La proximité pour réduire les coûts de transport et le CO2

«Envoyer des modules solaires de la Chine vers l’Europe pollue l’environnement et coûte très cher», constate Gunter Erfurt. Une incitation pour investir davantage dans des produits européens dont les fabricants sont connus et dignes de confiance.

Gunter Erfurt, le directeur général de Meyer Burger Meyer Burger

Meyer Burger compte sur cette nouvelle tendance. «Nos conditions sont optimales dans ce segment haut de gamme», soutient le directeur. Sa société vise une capacité de départ de 400 mégawatts de production en Allemagne de l’Est, avec une augmentation à cinq gigawatts d’ici 2026.

Pour produire en moyenne 400 mégawatts d’énergie solaire, il faut environ 60 millions de cellules, note Gunter Erfurt. Celles-ci sont utilisées pour produire un million de modules qui couvrent une surface de près de deux millions de mètres carrés.

Meyer Burger lutte également pour sa propre survie: l’entreprise n’a réalisé aucun bénéfice en tant que fournisseur de machines au cours des huit dernières années. Ses dirigeants espèrent que la production de cellules et de modules sauvera l’entreprise.

Une nouvelle stratégie encouragée par les experts: les modules suisses, avec leur nouvelle structure cellulaire, sont 30% plus efficaces que ceux de la concurrence, a certifié l’année dernière le prestigieux Institut Fraunhofer ISE de Fribourg (Allemagne). Meyer Burger a donc une avance technologique de trois ans, d’après Andreas Bett, directeur de l’ISE. Et la situation globale a changé: «Vu que le photovoltaïque est devenu si bon marché, l’accent est davantage mis sur la qualité et la fiabilité», estime Andreas Bett.

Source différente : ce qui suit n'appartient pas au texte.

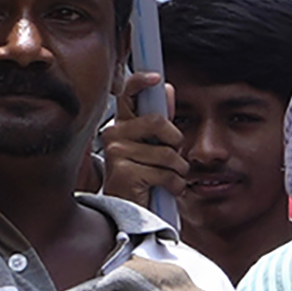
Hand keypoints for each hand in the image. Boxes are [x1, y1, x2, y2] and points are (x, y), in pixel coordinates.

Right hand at [95, 75, 183, 208]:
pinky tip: (165, 190)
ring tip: (168, 178)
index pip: (127, 95)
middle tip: (173, 157)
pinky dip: (175, 185)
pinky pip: (165, 173)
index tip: (156, 77)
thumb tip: (167, 88)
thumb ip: (161, 121)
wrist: (131, 213)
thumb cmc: (142, 180)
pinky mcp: (125, 172)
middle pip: (157, 121)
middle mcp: (114, 135)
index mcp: (122, 126)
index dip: (140, 82)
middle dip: (175, 141)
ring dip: (178, 169)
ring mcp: (117, 153)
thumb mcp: (154, 148)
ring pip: (167, 152)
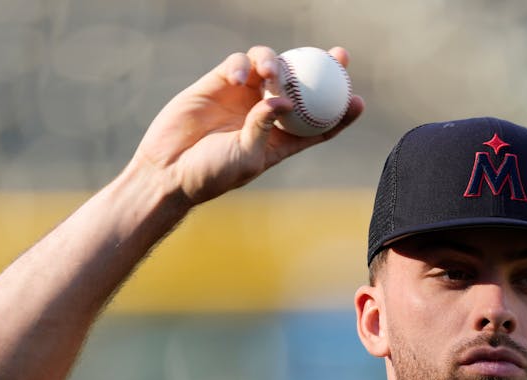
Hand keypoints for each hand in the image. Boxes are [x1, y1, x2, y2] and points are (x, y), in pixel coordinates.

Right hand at [129, 45, 363, 205]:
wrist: (169, 169)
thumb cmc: (211, 174)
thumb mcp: (245, 158)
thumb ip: (264, 128)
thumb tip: (284, 100)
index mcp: (281, 139)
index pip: (319, 123)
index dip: (340, 110)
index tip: (357, 100)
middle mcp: (266, 114)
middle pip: (302, 85)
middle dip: (324, 67)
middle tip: (338, 57)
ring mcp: (243, 95)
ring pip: (271, 66)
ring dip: (278, 63)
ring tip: (273, 73)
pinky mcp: (219, 82)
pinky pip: (238, 63)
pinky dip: (243, 64)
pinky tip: (240, 75)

Produits durables, fabrication durable

Les Suisses savent qu’ils ne parviendront pas à concurrencer les Chinois uniquement en misant sur les prix. Ils comptent ainsi sur l’image de la coproduction germano-suisse: qualité, bonnes conditions de travail, transparence des processus de production et usines fonctionnant aux énergies renouvelables. «Les produits qui respectent l’environnement doivent également être fabriqués de manière durable», insiste Gunter Erfurt.

Même si Meyer Burger a déplacé toute sa production en Allemagne, il s’agit toujours d’une entreprise suisse, défend le directeur. La recherche et le développement ont lieu à Thoune et à Neuchâtel, les actions sont négociées à la bourse de Zurich et «une grande partie des actionnaires viennent de Suisse», soutient Gunter Erfurt.

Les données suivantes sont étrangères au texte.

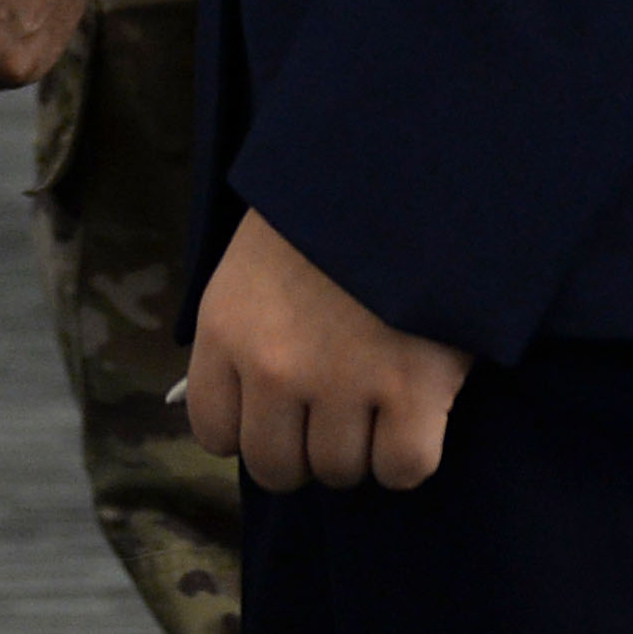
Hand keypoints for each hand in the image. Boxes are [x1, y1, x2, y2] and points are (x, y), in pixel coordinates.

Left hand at [183, 211, 470, 491]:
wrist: (409, 162)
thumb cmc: (329, 208)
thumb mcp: (253, 261)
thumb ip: (242, 335)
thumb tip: (246, 409)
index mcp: (225, 330)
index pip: (215, 432)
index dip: (251, 428)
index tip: (280, 412)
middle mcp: (273, 368)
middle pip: (276, 466)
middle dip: (305, 448)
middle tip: (335, 411)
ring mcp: (342, 384)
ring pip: (341, 471)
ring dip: (362, 447)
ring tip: (381, 398)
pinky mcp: (413, 391)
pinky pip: (403, 469)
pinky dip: (411, 452)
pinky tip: (418, 411)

Une machine est déballée sur le site de Freiberg. Meyer Burger

Certains experts restent tout de même sceptiques quant à l’avenir de la production photovoltaïque en Europe. Götz Fischbeck, de l’agence de conseils Smart Solar, a déclaré au journal allemand Handelsblatt: «Il y a peu de raisons de penser qu’un nouveau printemps viendra pour l’industrie solaire européenne». D’après lui, les producteurs chinois bénéficient du soutien de l’État pour pratiquer des prix inférieurs à ceux de tous leurs concurrents étrangers, quel qu’en soit le coût. Le quotidien zurichois Neue Zürcher Zeitung a également qualifié le changement de direction de Meyer Burger d’«acte désespéré».

Une situation politique favorable

Les conditions-cadres actuelles pour la production d’énergie solaire sont particulièrement avantageuses. Dans leur lutte contre le réchauffement climatique, la Chine, l’Union européenne (UE) et les États-Unis s’efforcent d’abandonner le charbon et le pétrole, qui génèrent beaucoup de CO2, pour se tourner vers le photovoltaïque, l’hydraulique et l’éolien.

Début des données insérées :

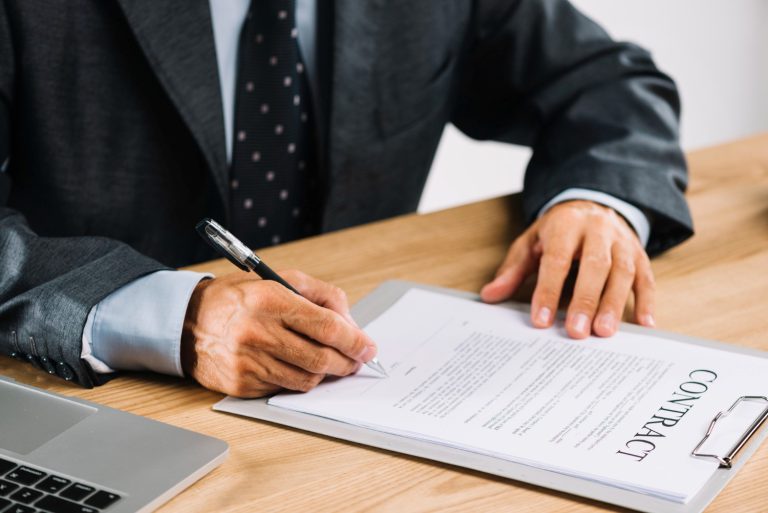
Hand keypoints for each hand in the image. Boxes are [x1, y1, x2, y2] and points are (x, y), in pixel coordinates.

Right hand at [181, 270, 376, 397]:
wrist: (188, 321)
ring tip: (326, 362)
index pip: (327, 327)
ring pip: (306, 380)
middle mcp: (258, 332)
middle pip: (321, 359)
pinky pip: (284, 389)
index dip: (355, 341)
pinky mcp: (241, 384)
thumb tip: (351, 325)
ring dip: (324, 374)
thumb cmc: (239, 298)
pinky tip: (293, 366)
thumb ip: (322, 296)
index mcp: (270, 300)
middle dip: (346, 363)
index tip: (368, 348)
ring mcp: (248, 361)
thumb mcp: (279, 279)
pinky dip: (297, 380)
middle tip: (355, 360)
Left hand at [480, 200, 654, 337]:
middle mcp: (598, 230)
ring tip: (603, 333)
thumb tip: (490, 296)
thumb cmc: (557, 232)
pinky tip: (645, 325)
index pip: (557, 259)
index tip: (541, 320)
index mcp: (566, 225)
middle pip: (594, 265)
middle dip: (585, 300)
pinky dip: (647, 302)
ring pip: (622, 272)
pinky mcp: (640, 254)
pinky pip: (647, 278)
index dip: (548, 290)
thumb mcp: (530, 243)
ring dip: (614, 304)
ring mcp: (622, 242)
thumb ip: (512, 270)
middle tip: (576, 332)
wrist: (593, 204)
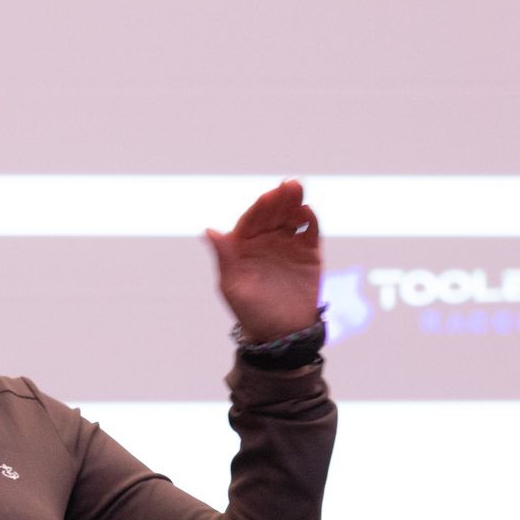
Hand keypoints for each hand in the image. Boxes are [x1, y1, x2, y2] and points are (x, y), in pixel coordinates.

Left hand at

Les partisans du solaire espèrent également que le «Green Deal», la feuille de route des autorités européennes pour promouvoir la transition énergétique dans les années à venir, aura un certain poids. L’UE a prévu la neutralité climatique d’ici 2050. Un objectif qui ne peut être réalisé sans une expansion massive de l’énergie éolienne et solaire.

Avec cette politique favorable, la demande de modules solaires va très probablement continuer à croître. La question sera de savoir si les fabricants européens vont trouver la bonne recette pour leur deuxième tentative de survie face à la concurrence chinoise.

L’industrie solaire peut aussi bénéficier de subventions en Allemagne: Meyer Burger reçoit 22,5 millions d’euros de la région de Saxe-Anhalt et de la République fédérale. Avec une augmentation de capital de 165 millions de francs suisses — approuvée par les actionnaires en juin 2020 — cela suffit pour un nouveau départ.